* Required action
What are the lines from the top of the entries below through the line containing "In compliance with"? Return them exactly, both ends included, without the pictures.

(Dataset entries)
§

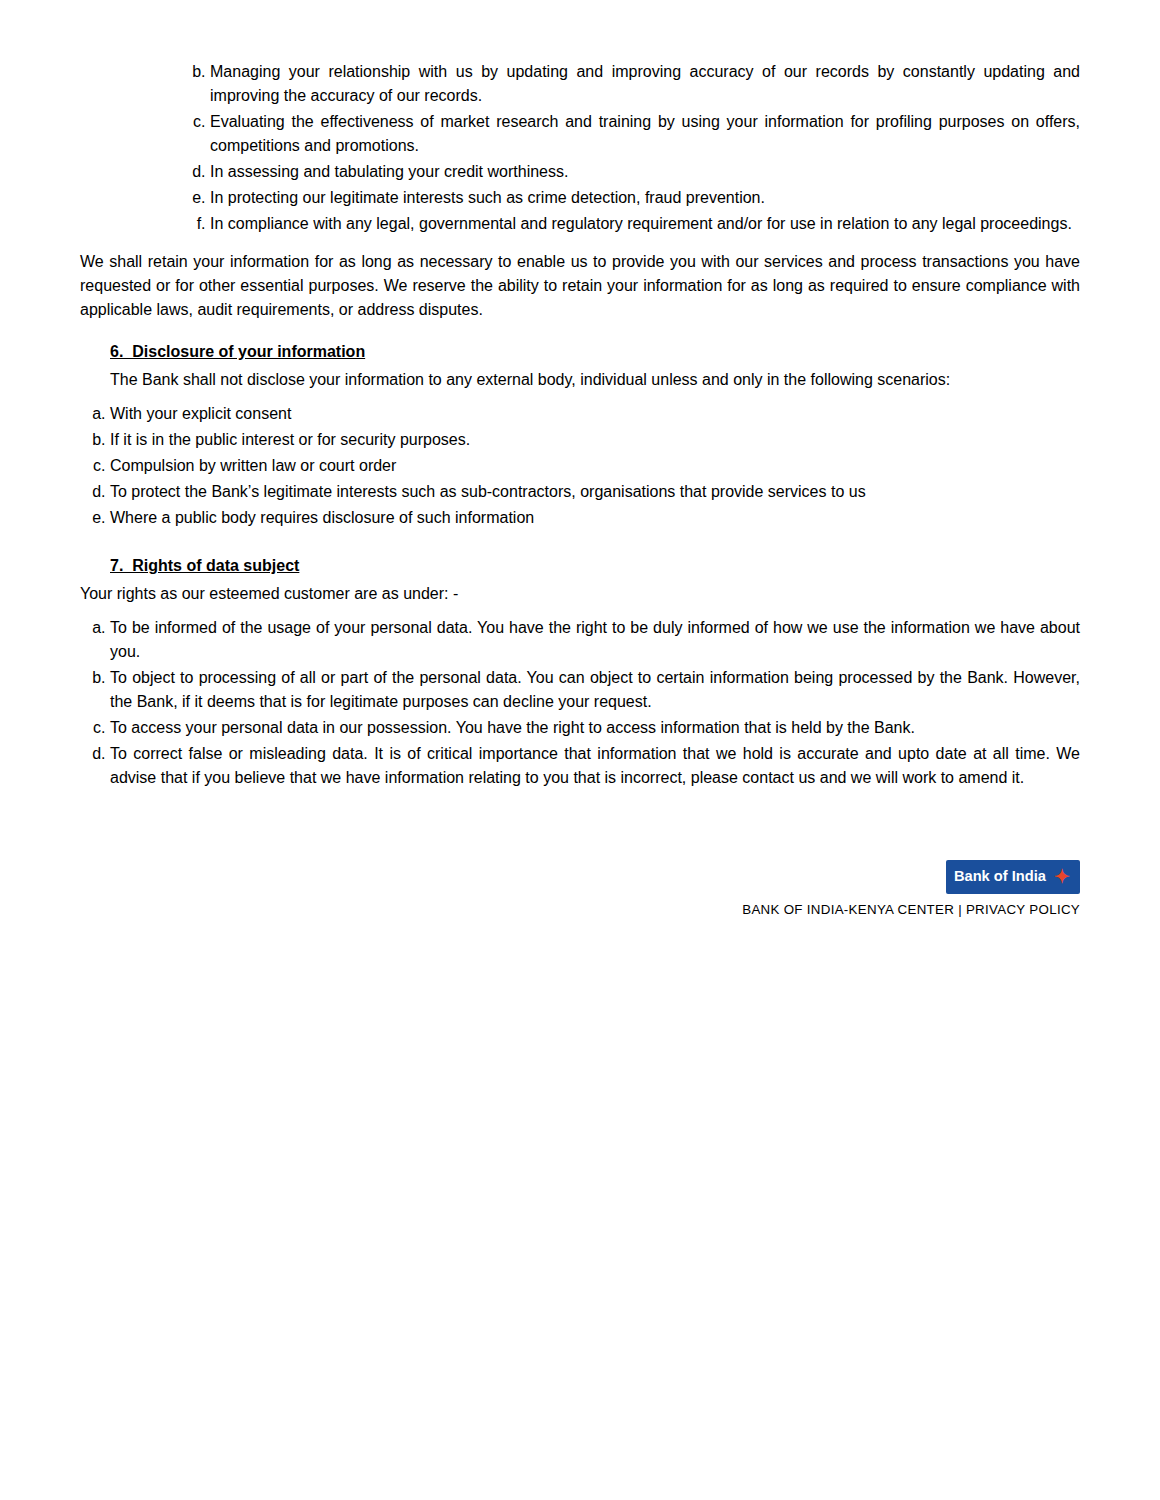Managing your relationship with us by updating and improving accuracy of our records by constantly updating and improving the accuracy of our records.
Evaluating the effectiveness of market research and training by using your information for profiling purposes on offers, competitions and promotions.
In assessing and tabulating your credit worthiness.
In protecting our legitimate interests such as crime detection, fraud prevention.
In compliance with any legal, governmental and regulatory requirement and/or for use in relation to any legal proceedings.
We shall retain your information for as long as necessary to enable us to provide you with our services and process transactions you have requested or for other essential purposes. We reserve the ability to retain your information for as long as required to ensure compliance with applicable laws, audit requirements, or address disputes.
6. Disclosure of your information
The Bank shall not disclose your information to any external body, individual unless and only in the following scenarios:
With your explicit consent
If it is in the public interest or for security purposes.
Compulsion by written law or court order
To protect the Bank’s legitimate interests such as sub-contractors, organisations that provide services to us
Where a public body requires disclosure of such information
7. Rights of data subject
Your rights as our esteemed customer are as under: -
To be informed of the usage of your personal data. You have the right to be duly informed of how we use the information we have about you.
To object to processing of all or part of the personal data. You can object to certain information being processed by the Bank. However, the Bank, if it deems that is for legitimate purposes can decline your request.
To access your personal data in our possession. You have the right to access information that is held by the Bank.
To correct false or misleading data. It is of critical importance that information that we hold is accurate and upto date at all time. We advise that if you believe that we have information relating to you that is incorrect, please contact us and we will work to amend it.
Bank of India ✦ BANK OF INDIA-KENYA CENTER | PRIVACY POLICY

§

* Expected answer
Managing your relationship with us by updating and improving accuracy of our records by constantly updating and improving the accuracy of our records.
Evaluating the effectiveness of market research and training by using your information for profiling purposes on offers, competitions and promotions.
In assessing and tabulating your credit worthiness.
In protecting our legitimate interests such as crime detection, fraud prevention.
In compliance with any legal, governmental and regulatory requirement and/or for use in relation to any legal proceedings.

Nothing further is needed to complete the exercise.